-- START OF INPUT ROWS --

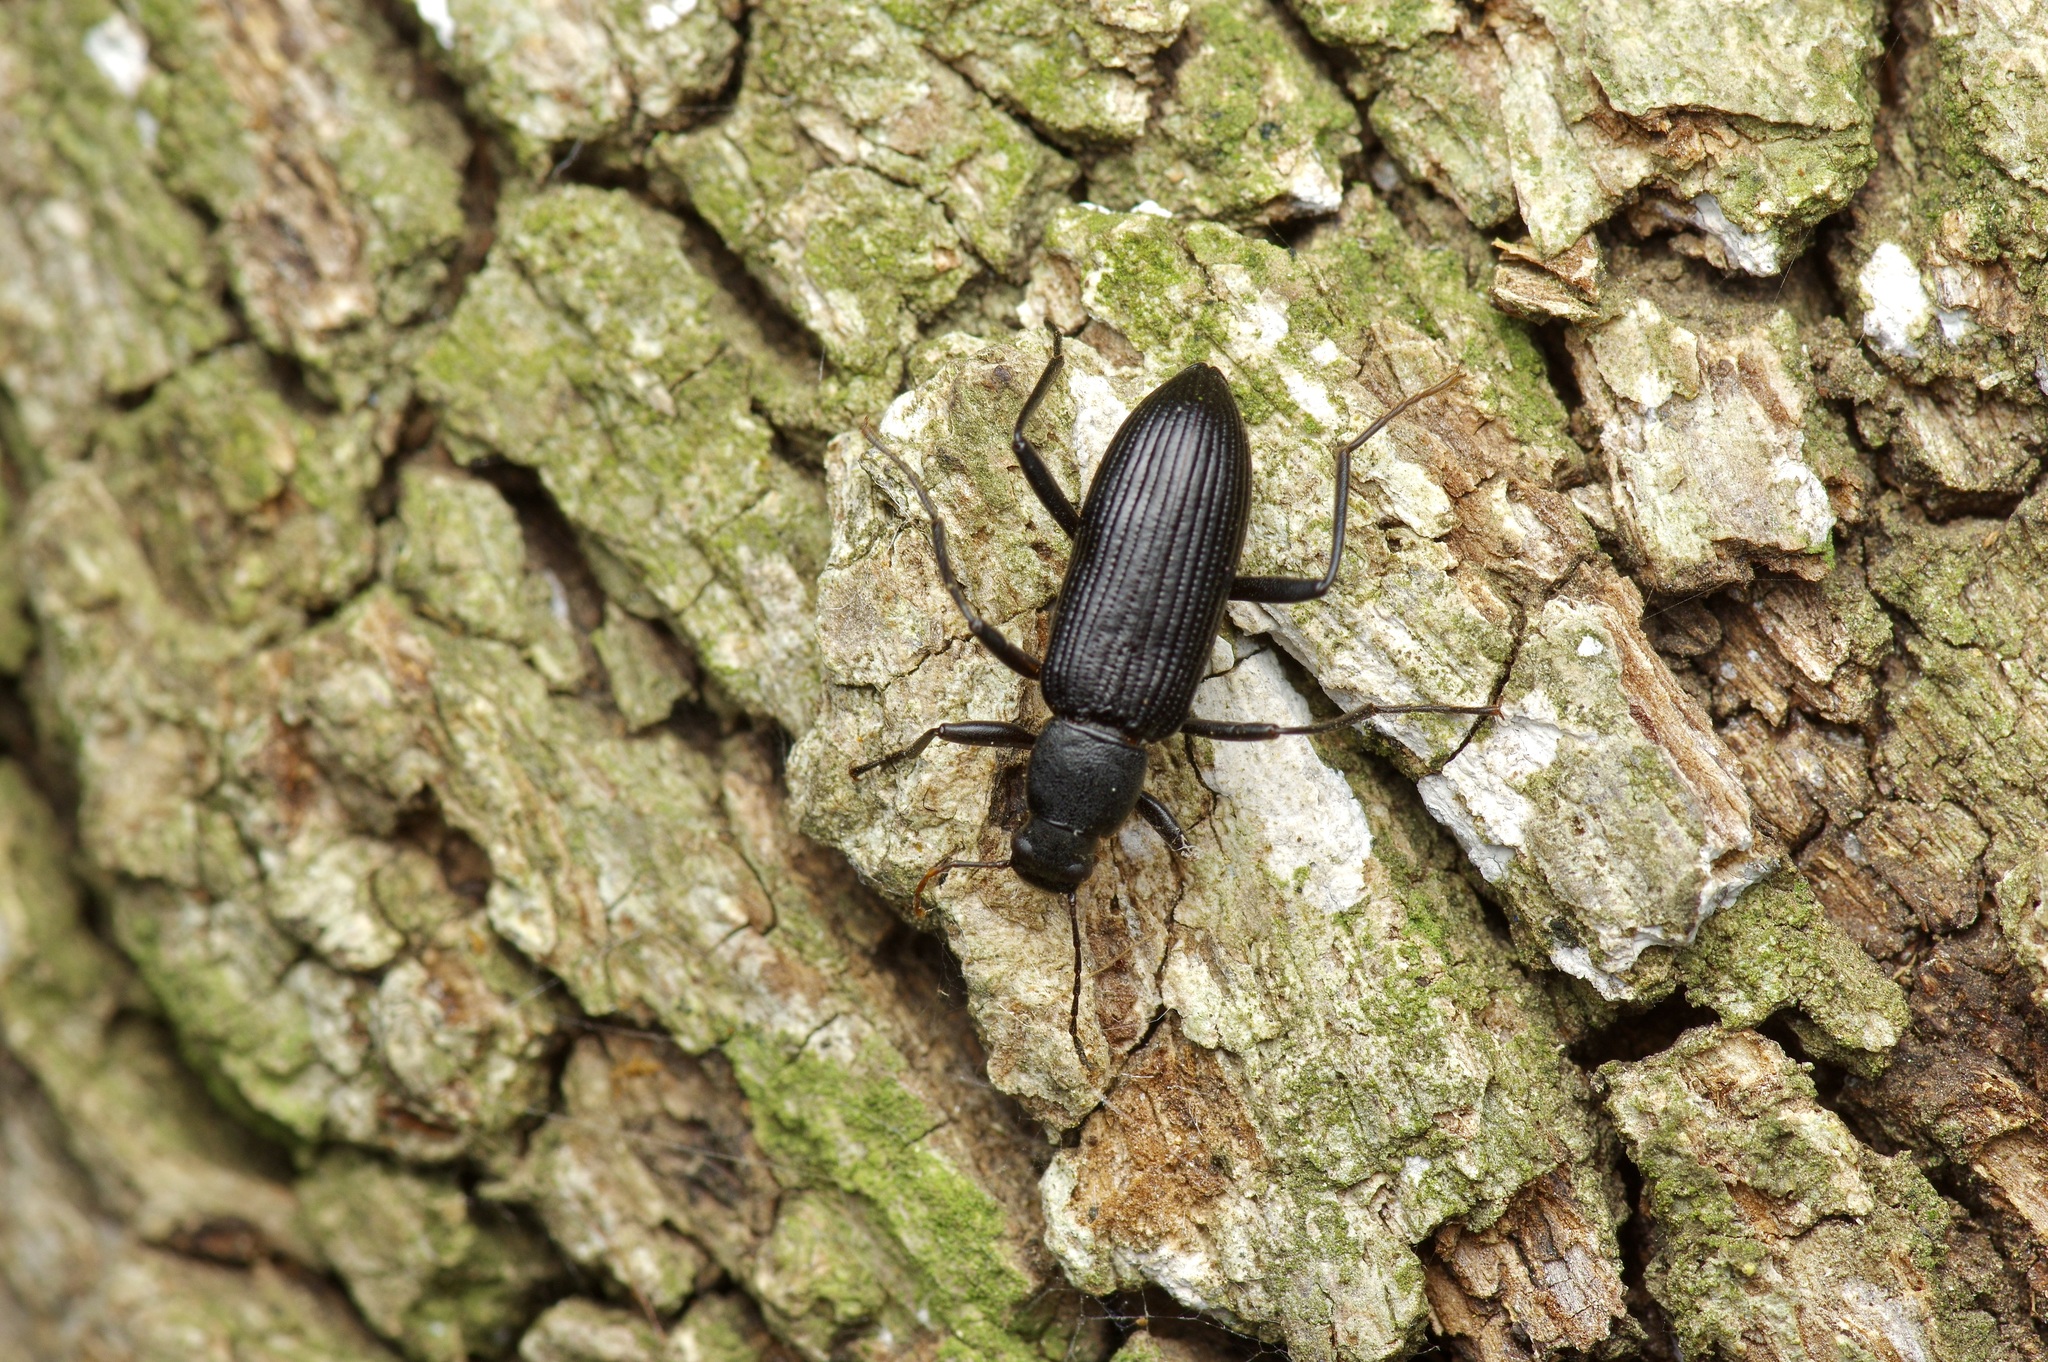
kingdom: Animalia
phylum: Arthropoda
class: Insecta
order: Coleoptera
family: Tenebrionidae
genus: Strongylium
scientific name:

-- END OF INPUT ROWS --

• _DESCRIPTION OF THE TASK_
Update these lines by putting "binomial name" wherever "scientific name" appears, keeping everything else the same. Leave the pictures out of your version.

• _RESULT FOR THIS TASK_
kingdom: Animalia
phylum: Arthropoda
class: Insecta
order: Coleoptera
family: Tenebrionidae
genus: Strongylium
binomial name:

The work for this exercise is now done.